WORK TO COMPLETE: Copy the material below word for word, from the line with "scientific name: Capsella bursa-pastoris" up to and including the line with "scientific name: Graphosoma italicum".

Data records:

## Start

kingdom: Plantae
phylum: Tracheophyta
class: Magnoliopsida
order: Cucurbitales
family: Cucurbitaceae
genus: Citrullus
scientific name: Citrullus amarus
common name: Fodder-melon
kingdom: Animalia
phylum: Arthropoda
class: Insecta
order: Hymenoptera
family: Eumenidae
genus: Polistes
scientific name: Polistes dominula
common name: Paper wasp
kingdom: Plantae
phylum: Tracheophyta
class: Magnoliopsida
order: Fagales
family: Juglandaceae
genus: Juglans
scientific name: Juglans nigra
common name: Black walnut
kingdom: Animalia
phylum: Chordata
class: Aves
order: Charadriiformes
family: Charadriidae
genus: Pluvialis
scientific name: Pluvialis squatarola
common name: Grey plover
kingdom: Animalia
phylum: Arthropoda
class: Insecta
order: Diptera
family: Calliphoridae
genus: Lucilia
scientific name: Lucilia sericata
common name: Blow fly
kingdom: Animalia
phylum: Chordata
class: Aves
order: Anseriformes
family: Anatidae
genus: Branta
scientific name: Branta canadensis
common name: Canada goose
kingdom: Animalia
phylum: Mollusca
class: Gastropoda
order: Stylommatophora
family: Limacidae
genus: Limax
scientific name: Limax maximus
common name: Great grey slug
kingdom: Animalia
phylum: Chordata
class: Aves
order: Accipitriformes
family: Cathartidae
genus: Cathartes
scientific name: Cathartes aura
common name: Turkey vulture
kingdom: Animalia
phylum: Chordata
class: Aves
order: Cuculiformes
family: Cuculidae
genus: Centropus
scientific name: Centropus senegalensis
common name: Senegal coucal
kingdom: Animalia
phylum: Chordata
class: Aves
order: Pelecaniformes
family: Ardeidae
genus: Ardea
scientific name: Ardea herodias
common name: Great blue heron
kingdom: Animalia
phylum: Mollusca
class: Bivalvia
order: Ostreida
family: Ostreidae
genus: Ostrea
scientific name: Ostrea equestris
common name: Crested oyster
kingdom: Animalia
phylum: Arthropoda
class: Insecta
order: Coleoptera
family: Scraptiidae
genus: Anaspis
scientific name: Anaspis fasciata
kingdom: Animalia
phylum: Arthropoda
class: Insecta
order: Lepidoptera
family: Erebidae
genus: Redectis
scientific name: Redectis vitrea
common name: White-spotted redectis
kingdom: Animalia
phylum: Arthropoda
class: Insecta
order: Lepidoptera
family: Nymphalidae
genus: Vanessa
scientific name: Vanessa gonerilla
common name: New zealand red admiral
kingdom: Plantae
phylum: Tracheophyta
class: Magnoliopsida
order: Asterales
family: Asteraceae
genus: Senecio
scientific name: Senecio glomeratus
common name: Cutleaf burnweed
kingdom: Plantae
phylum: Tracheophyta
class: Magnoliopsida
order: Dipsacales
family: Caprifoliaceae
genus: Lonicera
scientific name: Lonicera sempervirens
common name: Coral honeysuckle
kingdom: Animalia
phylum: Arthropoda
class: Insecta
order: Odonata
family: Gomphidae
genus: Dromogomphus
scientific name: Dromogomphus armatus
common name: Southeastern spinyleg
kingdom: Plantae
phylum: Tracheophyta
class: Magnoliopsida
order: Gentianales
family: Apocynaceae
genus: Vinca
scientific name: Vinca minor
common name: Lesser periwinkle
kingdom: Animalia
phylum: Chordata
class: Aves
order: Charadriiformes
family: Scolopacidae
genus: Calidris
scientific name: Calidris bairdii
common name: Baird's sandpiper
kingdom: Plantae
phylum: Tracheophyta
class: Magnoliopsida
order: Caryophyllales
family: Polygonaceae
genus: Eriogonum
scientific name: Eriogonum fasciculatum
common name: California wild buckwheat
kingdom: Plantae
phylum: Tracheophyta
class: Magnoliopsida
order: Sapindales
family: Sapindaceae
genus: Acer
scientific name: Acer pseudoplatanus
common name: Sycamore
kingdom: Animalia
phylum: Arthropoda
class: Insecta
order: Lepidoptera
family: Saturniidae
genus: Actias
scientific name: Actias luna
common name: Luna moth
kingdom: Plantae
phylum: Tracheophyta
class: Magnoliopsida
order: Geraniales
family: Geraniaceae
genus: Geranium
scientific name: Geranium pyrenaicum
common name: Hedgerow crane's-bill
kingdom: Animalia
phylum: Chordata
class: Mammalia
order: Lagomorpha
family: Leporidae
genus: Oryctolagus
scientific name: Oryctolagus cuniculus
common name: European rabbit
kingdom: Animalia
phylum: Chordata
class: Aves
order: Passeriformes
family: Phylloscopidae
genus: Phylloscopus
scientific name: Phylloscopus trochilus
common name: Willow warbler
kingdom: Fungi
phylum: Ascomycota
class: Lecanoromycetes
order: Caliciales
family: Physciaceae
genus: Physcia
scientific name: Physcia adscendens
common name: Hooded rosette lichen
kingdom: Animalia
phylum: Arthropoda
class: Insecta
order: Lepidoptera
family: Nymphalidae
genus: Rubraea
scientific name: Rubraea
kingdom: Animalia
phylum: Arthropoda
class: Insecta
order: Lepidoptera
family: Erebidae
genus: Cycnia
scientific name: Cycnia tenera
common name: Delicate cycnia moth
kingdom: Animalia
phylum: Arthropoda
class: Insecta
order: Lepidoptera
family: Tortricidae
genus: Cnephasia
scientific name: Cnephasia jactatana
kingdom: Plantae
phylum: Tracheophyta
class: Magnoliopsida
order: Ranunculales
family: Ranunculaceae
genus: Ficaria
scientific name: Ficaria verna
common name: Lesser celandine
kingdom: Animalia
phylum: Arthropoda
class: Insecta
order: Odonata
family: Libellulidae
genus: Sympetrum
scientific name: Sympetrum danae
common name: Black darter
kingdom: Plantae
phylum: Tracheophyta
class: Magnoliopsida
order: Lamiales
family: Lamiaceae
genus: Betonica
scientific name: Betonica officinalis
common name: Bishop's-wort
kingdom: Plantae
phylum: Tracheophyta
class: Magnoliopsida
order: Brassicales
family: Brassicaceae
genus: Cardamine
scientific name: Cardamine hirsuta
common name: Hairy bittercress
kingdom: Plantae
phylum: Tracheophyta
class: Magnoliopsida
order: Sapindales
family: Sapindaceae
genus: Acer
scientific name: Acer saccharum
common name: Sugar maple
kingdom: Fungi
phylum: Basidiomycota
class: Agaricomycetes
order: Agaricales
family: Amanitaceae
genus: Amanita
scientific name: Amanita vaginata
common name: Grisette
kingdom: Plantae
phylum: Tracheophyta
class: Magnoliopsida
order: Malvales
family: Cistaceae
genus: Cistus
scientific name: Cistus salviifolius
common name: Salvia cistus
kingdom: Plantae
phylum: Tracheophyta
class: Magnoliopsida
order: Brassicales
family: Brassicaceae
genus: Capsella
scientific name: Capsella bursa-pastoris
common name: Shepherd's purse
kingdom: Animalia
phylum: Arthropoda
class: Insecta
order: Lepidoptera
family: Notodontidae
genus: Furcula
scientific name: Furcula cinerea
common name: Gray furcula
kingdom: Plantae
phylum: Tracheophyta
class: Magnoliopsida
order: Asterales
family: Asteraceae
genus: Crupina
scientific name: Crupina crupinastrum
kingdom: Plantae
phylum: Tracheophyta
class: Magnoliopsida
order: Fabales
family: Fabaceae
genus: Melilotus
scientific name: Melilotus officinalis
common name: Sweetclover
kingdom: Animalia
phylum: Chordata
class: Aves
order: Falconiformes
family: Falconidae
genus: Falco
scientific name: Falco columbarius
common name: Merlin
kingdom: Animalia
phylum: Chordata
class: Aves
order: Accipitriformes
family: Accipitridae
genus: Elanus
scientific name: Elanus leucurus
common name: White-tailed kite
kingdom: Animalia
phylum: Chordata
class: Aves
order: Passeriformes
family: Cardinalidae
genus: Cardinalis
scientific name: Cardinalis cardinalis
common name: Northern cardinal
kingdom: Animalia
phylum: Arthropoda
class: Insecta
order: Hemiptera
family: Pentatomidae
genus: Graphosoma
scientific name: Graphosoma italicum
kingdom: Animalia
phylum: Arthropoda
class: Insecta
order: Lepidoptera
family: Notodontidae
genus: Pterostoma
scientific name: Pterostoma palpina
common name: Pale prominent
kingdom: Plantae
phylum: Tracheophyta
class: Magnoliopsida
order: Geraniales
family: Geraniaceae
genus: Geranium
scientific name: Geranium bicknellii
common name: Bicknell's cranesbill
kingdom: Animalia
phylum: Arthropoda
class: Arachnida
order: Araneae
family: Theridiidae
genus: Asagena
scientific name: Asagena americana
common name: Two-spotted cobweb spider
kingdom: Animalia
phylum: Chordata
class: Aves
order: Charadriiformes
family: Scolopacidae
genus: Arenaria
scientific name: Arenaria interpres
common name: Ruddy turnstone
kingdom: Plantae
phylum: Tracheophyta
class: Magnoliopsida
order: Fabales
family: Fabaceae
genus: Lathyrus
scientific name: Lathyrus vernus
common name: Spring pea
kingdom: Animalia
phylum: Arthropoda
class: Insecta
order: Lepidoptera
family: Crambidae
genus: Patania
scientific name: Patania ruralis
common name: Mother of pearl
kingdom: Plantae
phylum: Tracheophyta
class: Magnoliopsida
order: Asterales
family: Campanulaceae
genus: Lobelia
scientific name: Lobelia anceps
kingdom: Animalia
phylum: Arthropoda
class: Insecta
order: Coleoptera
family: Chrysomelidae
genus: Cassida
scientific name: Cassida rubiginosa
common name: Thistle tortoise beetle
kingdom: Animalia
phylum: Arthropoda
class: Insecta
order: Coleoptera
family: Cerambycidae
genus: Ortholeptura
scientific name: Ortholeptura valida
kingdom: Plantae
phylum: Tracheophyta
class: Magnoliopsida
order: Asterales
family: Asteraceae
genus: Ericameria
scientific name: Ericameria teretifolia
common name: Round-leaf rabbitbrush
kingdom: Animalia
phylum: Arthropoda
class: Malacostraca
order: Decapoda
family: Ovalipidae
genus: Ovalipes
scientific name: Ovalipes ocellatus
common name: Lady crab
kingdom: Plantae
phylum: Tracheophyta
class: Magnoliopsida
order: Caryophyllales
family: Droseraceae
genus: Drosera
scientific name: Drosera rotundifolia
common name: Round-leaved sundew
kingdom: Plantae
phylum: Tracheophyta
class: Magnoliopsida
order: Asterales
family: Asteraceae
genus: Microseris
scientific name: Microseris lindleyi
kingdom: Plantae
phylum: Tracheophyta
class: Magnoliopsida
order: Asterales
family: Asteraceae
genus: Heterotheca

## End

SOLUTION TO THE PROBLEM:
scientific name: Capsella bursa-pastoris
common name: Shepherd's purse
kingdom: Animalia
phylum: Arthropoda
class: Insecta
order: Lepidoptera
family: Notodontidae
genus: Furcula
scientific name: Furcula cinerea
common name: Gray furcula
kingdom: Plantae
phylum: Tracheophyta
class: Magnoliopsida
order: Asterales
family: Asteraceae
genus: Crupina
scientific name: Crupina crupinastrum
kingdom: Plantae
phylum: Tracheophyta
class: Magnoliopsida
order: Fabales
family: Fabaceae
genus: Melilotus
scientific name: Melilotus officinalis
common name: Sweetclover
kingdom: Animalia
phylum: Chordata
class: Aves
order: Falconiformes
family: Falconidae
genus: Falco
scientific name: Falco columbarius
common name: Merlin
kingdom: Animalia
phylum: Chordata
class: Aves
order: Accipitriformes
family: Accipitridae
genus: Elanus
scientific name: Elanus leucurus
common name: White-tailed kite
kingdom: Animalia
phylum: Chordata
class: Aves
order: Passeriformes
family: Cardinalidae
genus: Cardinalis
scientific name: Cardinalis cardinalis
common name: Northern cardinal
kingdom: Animalia
phylum: Arthropoda
class: Insecta
order: Hemiptera
family: Pentatomidae
genus: Graphosoma
scientific name: Graphosoma italicum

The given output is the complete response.